Wprowadzenie stanu wyjątkowego wzbudza wiele emocji i absolutnie nie ma się czemu dziwić. Warto jednak pamiętać o tym, że raczej mówi się na temat bezpieczeństwa, a jest jeszcze jedna ważna sprawa.
Przedsiębiorcy domagają się odszkodowań
Z pełnym przekonaniem można powiedzieć, że sytuacja przedsiębiorców nie należy do najłatwiejszych. Świetnym przykładem jest choćby los Grażyny Arteniuk, która w Białowieży prowadzi restaurację i pensjonat – przez stan wyjątkowy nie ma mowy o przyjeżdżaniu ludzi z zewnątrz. Trzeba także pamiętać o tym, że wszystko wydarzyło się szybko – trudno twierdzić, że przedsiębiorcy mogli się jakoś przygotować. Warto również zdawać sobie sprawę z tego, że z problemami zmagają się przeróżne branże – wystarczy wziąć pod uwagę aktywny wypoczynek.

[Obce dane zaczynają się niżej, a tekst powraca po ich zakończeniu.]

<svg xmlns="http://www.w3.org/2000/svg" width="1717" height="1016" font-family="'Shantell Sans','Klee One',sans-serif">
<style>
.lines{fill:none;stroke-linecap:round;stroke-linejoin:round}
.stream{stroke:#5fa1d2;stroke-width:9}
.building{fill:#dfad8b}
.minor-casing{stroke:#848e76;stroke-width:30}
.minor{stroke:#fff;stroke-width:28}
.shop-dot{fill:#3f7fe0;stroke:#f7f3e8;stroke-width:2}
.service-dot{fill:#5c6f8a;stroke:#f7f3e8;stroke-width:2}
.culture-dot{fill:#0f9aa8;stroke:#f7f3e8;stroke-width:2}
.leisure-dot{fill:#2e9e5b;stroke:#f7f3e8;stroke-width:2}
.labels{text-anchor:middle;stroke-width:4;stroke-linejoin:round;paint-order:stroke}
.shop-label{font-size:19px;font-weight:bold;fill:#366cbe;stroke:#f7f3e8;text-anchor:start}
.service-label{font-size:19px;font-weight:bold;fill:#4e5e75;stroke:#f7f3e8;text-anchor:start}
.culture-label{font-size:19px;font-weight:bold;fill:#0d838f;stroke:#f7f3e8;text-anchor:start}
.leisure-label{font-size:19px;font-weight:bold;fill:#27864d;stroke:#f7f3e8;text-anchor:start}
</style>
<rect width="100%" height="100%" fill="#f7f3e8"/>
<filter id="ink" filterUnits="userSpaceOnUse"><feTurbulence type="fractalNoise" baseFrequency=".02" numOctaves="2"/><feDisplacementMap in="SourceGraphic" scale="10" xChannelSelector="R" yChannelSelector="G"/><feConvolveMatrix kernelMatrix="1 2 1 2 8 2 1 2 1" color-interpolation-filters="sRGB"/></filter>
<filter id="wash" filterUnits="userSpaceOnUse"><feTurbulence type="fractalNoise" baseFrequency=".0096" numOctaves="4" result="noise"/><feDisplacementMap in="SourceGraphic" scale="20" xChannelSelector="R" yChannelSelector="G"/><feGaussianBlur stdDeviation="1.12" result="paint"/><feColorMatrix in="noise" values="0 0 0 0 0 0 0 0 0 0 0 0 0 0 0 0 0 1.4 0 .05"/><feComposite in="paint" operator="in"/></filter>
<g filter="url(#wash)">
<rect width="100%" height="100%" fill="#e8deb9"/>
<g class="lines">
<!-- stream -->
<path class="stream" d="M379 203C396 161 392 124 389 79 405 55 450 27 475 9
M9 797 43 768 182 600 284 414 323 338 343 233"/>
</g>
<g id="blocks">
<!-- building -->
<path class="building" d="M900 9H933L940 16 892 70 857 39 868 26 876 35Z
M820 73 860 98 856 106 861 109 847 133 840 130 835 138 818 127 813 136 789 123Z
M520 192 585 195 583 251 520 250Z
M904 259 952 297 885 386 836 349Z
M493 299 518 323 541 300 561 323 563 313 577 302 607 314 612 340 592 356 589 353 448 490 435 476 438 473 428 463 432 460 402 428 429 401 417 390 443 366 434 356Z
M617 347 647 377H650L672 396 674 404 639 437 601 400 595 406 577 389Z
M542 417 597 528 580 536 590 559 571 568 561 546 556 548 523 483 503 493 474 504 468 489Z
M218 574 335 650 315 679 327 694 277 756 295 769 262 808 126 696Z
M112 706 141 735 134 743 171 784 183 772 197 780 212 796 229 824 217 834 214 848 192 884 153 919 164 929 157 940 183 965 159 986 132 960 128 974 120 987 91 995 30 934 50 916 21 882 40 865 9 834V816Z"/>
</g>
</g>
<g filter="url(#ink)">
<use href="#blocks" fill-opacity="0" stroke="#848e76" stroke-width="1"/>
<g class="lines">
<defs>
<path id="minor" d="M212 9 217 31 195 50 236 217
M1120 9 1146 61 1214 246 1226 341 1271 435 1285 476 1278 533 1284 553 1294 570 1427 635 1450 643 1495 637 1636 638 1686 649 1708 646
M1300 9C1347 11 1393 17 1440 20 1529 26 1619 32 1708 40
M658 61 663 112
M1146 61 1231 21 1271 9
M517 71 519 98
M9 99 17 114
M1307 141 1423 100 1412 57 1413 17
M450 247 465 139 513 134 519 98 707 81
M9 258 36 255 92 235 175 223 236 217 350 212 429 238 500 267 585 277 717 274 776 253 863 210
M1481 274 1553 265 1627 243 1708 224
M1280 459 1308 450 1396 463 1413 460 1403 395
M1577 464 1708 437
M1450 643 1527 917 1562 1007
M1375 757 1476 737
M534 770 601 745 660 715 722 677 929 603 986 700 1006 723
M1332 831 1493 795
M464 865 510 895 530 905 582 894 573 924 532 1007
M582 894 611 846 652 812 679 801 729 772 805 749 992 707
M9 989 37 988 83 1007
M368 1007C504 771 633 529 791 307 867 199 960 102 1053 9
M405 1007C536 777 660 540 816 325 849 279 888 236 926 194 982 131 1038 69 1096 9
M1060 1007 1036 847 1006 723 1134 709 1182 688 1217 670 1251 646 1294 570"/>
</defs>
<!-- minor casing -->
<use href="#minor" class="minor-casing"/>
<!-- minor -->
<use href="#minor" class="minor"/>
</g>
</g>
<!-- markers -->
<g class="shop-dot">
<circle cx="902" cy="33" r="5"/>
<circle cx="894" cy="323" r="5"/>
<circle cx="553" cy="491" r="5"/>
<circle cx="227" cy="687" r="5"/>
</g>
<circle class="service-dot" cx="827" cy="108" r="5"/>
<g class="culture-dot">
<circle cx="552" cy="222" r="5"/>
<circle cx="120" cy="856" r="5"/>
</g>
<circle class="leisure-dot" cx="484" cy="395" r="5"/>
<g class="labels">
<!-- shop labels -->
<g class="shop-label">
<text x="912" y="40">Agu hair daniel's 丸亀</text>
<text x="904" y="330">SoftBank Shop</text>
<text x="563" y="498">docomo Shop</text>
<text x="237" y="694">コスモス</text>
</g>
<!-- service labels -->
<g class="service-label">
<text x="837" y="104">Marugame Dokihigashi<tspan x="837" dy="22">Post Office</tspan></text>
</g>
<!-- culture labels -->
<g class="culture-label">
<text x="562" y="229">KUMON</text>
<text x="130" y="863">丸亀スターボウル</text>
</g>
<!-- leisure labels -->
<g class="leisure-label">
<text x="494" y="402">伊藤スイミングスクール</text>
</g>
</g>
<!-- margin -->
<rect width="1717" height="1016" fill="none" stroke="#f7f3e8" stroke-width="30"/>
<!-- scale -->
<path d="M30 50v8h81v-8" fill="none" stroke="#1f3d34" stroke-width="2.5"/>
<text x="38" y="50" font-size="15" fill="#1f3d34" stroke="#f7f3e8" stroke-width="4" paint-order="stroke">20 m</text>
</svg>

Wypada też przypomnieć, że stan wyjątkowy dotyczy 115 miejscowości w województwie podlaskim i 68 w lubelskim. Z drugiej strony można usłyszeć, że wprowadzenie stanu wyjątkowego to kłopot dla całej wschodniej części kraju. Takie przedstawianie rzeczywistości związane jest, z tym że mało który turysta wybiera się w jedno miejsce.
Czy przedsiębiorcy mogą liczyć na wsparcie? To pytanie jest bardzo ważne, ale na ten moment pozostaje bez odpowiedzi.